If the user types a rubout, a *throw is done, out of all recursive levels of read, reader macros, and so forth, back to the point where the rubout handler was entered. Also the rubout is echoed by erasing from the screen the character which was rubbed out. Now the read is tried over again, re-reading all the characters which had been typed and not rubbed out, not echoing them this time. When the saved characters have been exhausted, additional input is read from the user in the usual fashion.
The effect of this is a complete separation of the functions of rubout handling and parsing, while at the same time mingling the execution of these two functions in such a way that input is always "activated" at just the right time. It does mean that the parsing function (in the usual case, read and all macro-character definitions) must be prepared to be thrown through at any time and should not have non-trivial side-effects, since it may be called multiple times.
If an error occurs while inside the rubout handler, the error message is printed and then additional characters are read. When the user types a rubout, it rubs out the error message as well as the character that caused the error. The user can then proceed to type the corrected expression; the input will be reparsed from the beginning in the usual fashion.
The simple rubout handler also recognizes the special characters Clear-Input, Clear-Screen, and Delete. (These are Clear, Form, and VT on old keyboards.) Clear-Screen clears the screen and echoes back the buffered input. Clear-Input is like hitting enough rubouts to flush all the buffered input. Delete is like Clear-Screen in that it echoes back the input, but it does not clear the screen. [It should be moved to a different key, shouldn't it?]
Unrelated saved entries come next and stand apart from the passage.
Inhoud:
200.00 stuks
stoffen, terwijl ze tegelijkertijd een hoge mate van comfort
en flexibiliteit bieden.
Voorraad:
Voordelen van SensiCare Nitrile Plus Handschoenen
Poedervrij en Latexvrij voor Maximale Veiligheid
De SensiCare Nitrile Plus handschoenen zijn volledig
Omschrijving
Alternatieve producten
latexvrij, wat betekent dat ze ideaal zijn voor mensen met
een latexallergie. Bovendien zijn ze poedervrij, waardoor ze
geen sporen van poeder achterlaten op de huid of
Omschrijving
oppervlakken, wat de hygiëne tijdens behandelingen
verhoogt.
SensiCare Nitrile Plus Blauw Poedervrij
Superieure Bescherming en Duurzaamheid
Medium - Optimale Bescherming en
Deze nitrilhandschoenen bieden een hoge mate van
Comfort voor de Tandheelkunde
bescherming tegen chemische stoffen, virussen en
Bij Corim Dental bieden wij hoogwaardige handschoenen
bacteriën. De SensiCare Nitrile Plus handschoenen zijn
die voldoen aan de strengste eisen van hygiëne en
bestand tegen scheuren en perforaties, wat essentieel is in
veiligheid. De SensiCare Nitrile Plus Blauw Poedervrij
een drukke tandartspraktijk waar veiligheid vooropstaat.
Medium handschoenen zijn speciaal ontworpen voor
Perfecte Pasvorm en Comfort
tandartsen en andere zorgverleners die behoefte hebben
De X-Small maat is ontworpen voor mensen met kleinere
If a character with control shifts (Control, Meta, Super, or Hyper) is typed at a rubout handler that does not support the full set of editing commands, such as the simple rubout handler, it beeps and ignores the character. These characters are reserved in this context for editing use. The rubout handler based on the Zwei editor interprets control characters in the usual Zwei way: as editing commands, allowing you to edit your buffered input. When not inside the rubout handler, and when typing at a program that uses control characters for its own purposes, control characters are treated the same as ordinary characters.
The following explanation tells you how to write your own function that invokes the rubout handler. The functions read and readline both work this way. You should use the readline1 example, below, as a template for writing your own function.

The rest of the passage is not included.